==== Input for this task

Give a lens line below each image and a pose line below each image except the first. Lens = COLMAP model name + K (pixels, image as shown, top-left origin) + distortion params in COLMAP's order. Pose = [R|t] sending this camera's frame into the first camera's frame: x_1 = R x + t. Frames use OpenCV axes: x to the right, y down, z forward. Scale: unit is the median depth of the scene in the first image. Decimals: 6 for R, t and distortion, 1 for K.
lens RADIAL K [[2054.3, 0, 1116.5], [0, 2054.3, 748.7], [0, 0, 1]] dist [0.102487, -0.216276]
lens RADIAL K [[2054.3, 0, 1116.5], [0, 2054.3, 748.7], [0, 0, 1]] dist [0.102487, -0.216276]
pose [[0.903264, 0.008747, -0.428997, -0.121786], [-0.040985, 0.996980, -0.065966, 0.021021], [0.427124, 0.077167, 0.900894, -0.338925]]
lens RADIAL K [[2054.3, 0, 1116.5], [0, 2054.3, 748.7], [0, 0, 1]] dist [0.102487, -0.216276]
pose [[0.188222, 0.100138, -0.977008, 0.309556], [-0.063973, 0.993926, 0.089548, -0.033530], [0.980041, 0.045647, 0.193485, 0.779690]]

========

Brief:
Give again each line shown above, keeping every word as it is.

Output of the exercise:
Give a lens line below each image and a pose line below each image except the first. Lens = COLMAP model name + K (pixels, image as shown, top-left origin) + distortion params in COLMAP's order. Pose = [R|t] sending this camera's frame into the first camera's frame: x_1 = R x + t. Frames use OpenCV axes: x to the right, y down, z forward. Scale: unit is the median depth of the scene in the first image. Decimals: 6 for R, t and distortion, 1 for K.
lens RADIAL K [[2054.3, 0, 1116.5], [0, 2054.3, 748.7], [0, 0, 1]] dist [0.102487, -0.216276]
lens RADIAL K [[2054.3, 0, 1116.5], [0, 2054.3, 748.7], [0, 0, 1]] dist [0.102487, -0.216276]
pose [[0.903264, 0.008747, -0.428997, -0.121786], [-0.040985, 0.996980, -0.065966, 0.021021], [0.427124, 0.077167, 0.900894, -0.338925]]
lens RADIAL K [[2054.3, 0, 1116.5], [0, 2054.3, 748.7], [0, 0, 1]] dist [0.102487, -0.216276]
pose [[0.188222, 0.100138, -0.977008, 0.309556], [-0.063973, 0.993926, 0.089548, -0.033530], [0.980041, 0.045647, 0.193485, 0.779690]]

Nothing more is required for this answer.